Difficile de ne pas y voir une solution. Pas pour tous les jeunes, évidemment, mais pour un bon nombre d'entre eux. Étonnant qu'elle ne soit pas davantage évoquée dans les discours des politiciens.
Cette année, 44 établissements scolaires proposent des programmes Sport-études. Pas mal. Mais sur près de 500 écoles secondaires, c'est peu.
N'est-il pas temps de transformer l'essai?
* Statistique Canada, 2009-2010
Dans une société obsédée par l’idée de performance, facile de se percevoir comme un échec lorsqu’on arrive pas à performer académiquement, à réussir dans un système qui pense global avant de penser à l’unicité des individus.
Je vois le sport comme une façon de valoriser les efforts des jeunes. De lui dire si on réussit, c’est grâce à toi en partie, comment on reste unis et se supporte dans la défaite. À se relever ensemble dans le défaite, se retrousser les manches et recommencer. Une chance que le monde extérieur donne trop peu à ceux qui trébuchent.
J’ai eu une révélation récemment à lire des commentaires web (zone de défoulement collectif parfois) d’individus réagissant sur la hausse des frais de scolarité. Pour eux, il n’était pas question de dépenser un sou de plus de leurs poches pour ses jeunes paresseux alcooliques.

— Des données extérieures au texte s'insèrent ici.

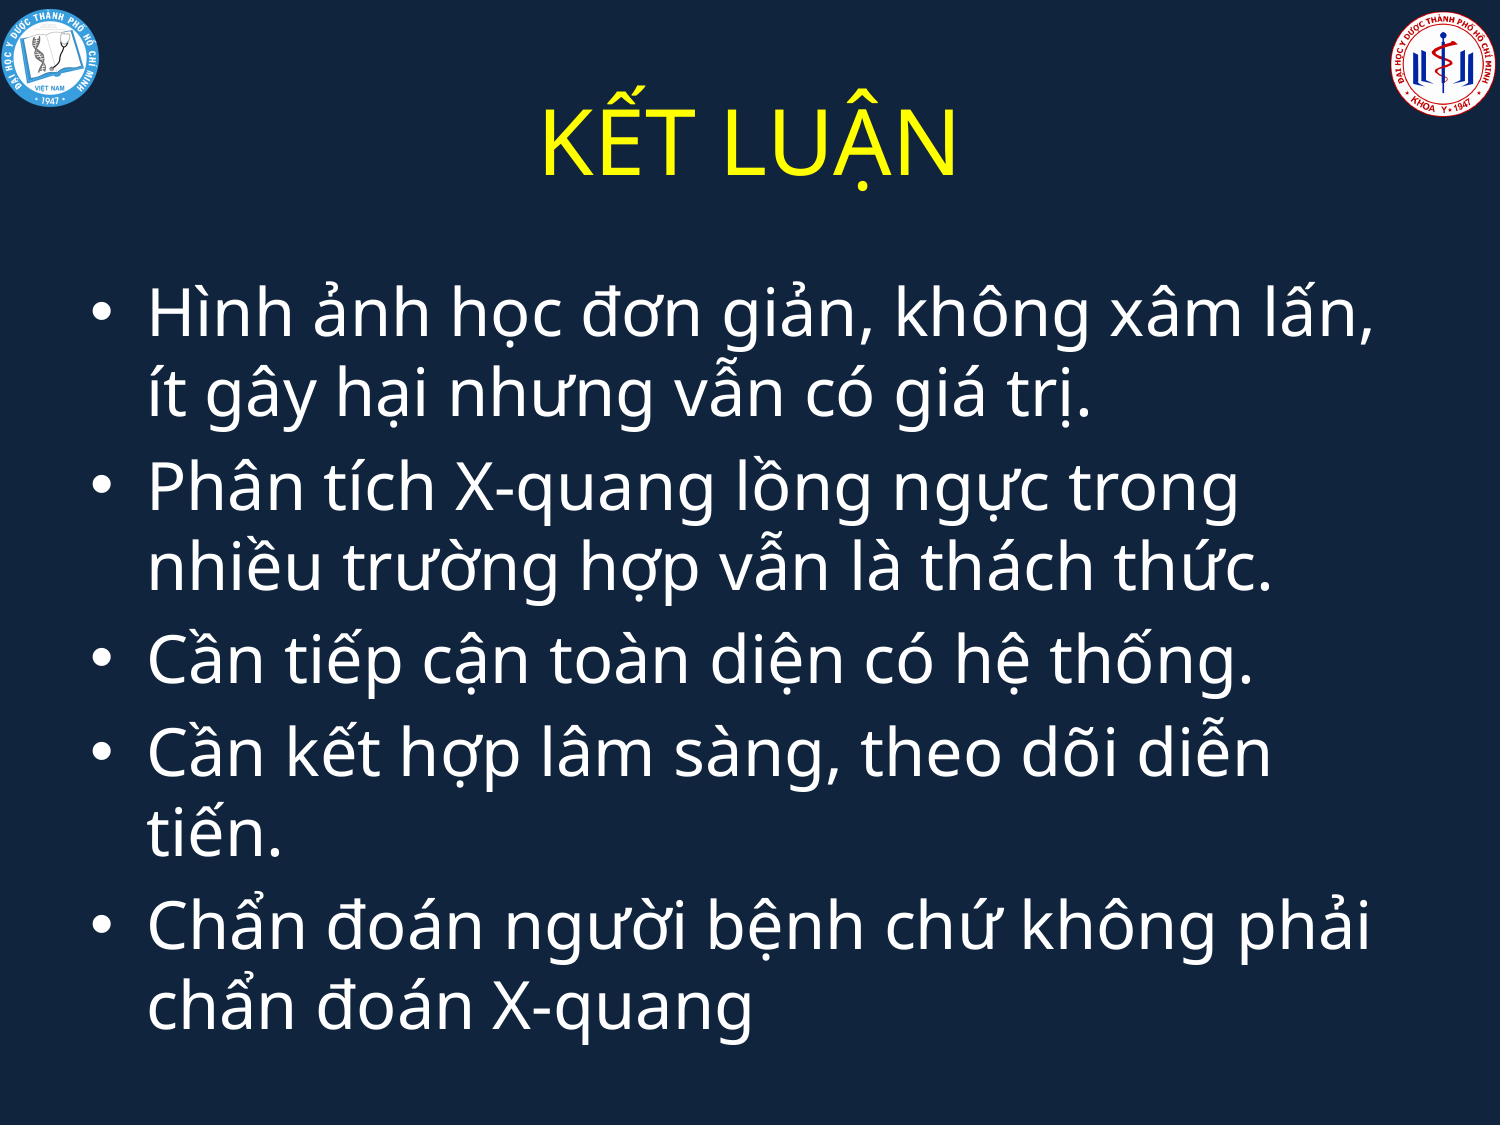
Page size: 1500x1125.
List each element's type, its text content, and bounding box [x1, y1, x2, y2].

J’ai compris à la suite que pour plusieurs citoyens, l’éducation est vu comme une épine dépensière dans le pied qu’on aimerait bien parfois arracher pour pouvoir penser à d’autres choses comme… je sais pas… nous-même par exemple rapide.
Les intervenant de la polyvalentes Honoré-Mercier sont des modèles de citoyens et d’acteurs sociaux. Au lieu de sortir la solution bureaucratique miraculeuse d’un chapeau, ils se sont avant tout intéressés aux humains, à la communication entre eux et à la réussite émotive et personnel des jeunes. Des valeurs comme ça, on apprend pas ça dans un manuel ou dans un bulletin de note.
Merci aux réalisateurs, un film à mettre entre les mains de la Ministre Beauchamp au plus vite.
Sentiments d’appartenance, esprit d’équipe, volontarisme, leadership,…comme dans l’armée, paradoxalement, mais pas dans le même but.
Chapeau bas à ces gens qui nous montrent comment ne pas réinventée la roue à chaque fois, mais plutôt comment l’utiliser.
Proche article de celui de votre collègue (Steve Proulx: »Le pays étranger ») en terme d’éducation à la citoyenneté.